For each line below, print it again exactly as shown.
Given records Start Marker
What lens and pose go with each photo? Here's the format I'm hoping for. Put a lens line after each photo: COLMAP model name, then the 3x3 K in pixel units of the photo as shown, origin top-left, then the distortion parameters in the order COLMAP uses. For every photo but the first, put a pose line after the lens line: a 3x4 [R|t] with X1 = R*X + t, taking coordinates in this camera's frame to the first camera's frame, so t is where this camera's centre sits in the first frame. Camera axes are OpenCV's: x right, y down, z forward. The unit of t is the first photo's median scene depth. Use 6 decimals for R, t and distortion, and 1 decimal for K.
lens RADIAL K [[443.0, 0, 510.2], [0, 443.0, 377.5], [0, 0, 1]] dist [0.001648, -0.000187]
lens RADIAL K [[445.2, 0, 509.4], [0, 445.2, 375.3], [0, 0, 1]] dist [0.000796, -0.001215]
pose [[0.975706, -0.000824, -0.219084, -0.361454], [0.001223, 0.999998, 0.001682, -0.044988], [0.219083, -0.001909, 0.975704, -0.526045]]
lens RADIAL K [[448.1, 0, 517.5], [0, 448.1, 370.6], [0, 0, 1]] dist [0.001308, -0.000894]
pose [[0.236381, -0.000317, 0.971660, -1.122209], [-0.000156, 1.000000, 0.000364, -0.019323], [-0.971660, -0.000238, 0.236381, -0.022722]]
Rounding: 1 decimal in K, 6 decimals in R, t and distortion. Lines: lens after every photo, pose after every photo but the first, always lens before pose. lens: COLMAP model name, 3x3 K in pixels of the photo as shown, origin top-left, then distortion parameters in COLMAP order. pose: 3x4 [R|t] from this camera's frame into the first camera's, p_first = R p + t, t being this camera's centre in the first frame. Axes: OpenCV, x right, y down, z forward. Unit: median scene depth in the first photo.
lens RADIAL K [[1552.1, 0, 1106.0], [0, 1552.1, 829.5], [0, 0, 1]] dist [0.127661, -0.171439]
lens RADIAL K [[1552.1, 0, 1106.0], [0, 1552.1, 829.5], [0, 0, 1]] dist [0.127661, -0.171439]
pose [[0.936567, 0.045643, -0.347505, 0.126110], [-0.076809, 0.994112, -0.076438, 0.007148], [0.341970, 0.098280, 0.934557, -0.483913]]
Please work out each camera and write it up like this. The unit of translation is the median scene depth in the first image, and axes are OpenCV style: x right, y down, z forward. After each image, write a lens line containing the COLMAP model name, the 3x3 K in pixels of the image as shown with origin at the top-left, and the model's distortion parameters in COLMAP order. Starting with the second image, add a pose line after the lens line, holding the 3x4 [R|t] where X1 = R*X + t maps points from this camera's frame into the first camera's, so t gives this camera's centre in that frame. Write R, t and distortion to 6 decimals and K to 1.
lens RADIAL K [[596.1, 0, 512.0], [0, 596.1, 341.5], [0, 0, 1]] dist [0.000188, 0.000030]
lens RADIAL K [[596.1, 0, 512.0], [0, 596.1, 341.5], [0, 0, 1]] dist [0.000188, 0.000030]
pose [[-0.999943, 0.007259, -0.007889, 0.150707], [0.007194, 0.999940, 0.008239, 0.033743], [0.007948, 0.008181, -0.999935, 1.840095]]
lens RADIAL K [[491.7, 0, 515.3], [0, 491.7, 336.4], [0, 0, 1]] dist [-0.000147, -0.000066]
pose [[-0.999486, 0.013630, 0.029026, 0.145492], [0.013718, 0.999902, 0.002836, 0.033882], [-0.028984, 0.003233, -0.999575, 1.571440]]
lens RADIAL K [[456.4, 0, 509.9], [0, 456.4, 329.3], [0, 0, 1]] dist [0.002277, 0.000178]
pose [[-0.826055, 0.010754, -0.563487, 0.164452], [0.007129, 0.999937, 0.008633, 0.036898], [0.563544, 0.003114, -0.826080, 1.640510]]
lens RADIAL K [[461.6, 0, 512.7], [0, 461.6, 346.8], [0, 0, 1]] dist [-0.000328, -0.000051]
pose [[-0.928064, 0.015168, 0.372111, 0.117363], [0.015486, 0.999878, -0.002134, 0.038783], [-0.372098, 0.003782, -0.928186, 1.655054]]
Given records End Marker
_Answer to the problem:_
What lens and pose go with each photo? Here's the format I'm hoping for. Put a lens line after each photo: COLMAP model name, then the 3x3 K in pixel units of the photo as shown, origin top-left, then the distortion parameters in the order COLMAP uses. For every photo but the first, put a pose line after the lens line: a 3x4 [R|t] with X1 = R*X + t, taking coordinates in this camera's frame to the first camera's frame, so t is where this camera's centre sits in the first frame. Camera axes are OpenCV's: x right, y down, z forward. The unit of t is the first photo's median scene depth. Use 6 decimals for R, t and distortion, and 1 decimal for K.
lens RADIAL K [[443.0, 0, 510.2], [0, 443.0, 377.5], [0, 0, 1]] dist [0.001648, -0.000187]
lens RADIAL K [[445.2, 0, 509.4], [0, 445.2, 375.3], [0, 0, 1]] dist [0.000796, -0.001215]
pose [[0.975706, -0.000824, -0.219084, -0.361454], [0.001223, 0.999998, 0.001682, -0.044988], [0.219083, -0.001909, 0.975704, -0.526045]]
lens RADIAL K [[448.1, 0, 517.5], [0, 448.1, 370.6], [0, 0, 1]] dist [0.001308, -0.000894]
pose [[0.236381, -0.000317, 0.971660, -1.122209], [-0.000156, 1.000000, 0.000364, -0.019323], [-0.971660, -0.000238, 0.236381, -0.022722]]
Rounding: 1 decimal in K, 6 decimals in R, t and distortion. Lines: lens after every photo, pose after every photo but the first, always lens before pose. lens: COLMAP model name, 3x3 K in pixels of the photo as shown, origin top-left, then distortion parameters in COLMAP order. pose: 3x4 [R|t] from this camera's frame into the first camera's, p_first = R p + t, t being this camera's centre in the first frame. Axes: OpenCV, x right, y down, z forward. Unit: median scene depth in the first photo.
lens RADIAL K [[1552.1, 0, 1106.0], [0, 1552.1, 829.5], [0, 0, 1]] dist [0.127661, -0.171439]
lens RADIAL K [[1552.1, 0, 1106.0], [0, 1552.1, 829.5], [0, 0, 1]] dist [0.127661, -0.171439]
pose [[0.936567, 0.045643, -0.347505, 0.126110], [-0.076809, 0.994112, -0.076438, 0.007148], [0.341970, 0.098280, 0.934557, -0.483913]]
Please work out each camera and write it up like this. The unit of translation is the median scene depth in the first image, and axes are OpenCV style: x right, y down, z forward. After each image, write a lens line containing the COLMAP model name, the 3x3 K in pixels of the image as shown with origin at the top-left, and the model's distortion parameters in COLMAP order. Starting with the second image, add a pose line after the lens line, holding the 3x4 [R|t] where X1 = R*X + t maps points from this camera's frame into the first camera's, so t gives this camera's centre in that frame. Write R, t and distortion to 6 decimals and K to 1.
lens RADIAL K [[596.1, 0, 512.0], [0, 596.1, 341.5], [0, 0, 1]] dist [0.000188, 0.000030]
lens RADIAL K [[596.1, 0, 512.0], [0, 596.1, 341.5], [0, 0, 1]] dist [0.000188, 0.000030]
pose [[-0.999943, 0.007259, -0.007889, 0.150707], [0.007194, 0.999940, 0.008239, 0.033743], [0.007948, 0.008181, -0.999935, 1.840095]]
lens RADIAL K [[491.7, 0, 515.3], [0, 491.7, 336.4], [0, 0, 1]] dist [-0.000147, -0.000066]
pose [[-0.999486, 0.013630, 0.029026, 0.145492], [0.013718, 0.999902, 0.002836, 0.033882], [-0.028984, 0.003233, -0.999575, 1.571440]]
lens RADIAL K [[456.4, 0, 509.9], [0, 456.4, 329.3], [0, 0, 1]] dist [0.002277, 0.000178]
pose [[-0.826055, 0.010754, -0.563487, 0.164452], [0.007129, 0.999937, 0.008633, 0.036898], [0.563544, 0.003114, -0.826080, 1.640510]]
lens RADIAL K [[461.6, 0, 512.7], [0, 461.6, 346.8], [0, 0, 1]] dist [-0.000328, -0.000051]
pose [[-0.928064, 0.015168, 0.372111, 0.117363], [0.015486, 0.999878, -0.002134, 0.038783], [-0.372098, 0.003782, -0.928186, 1.655054]]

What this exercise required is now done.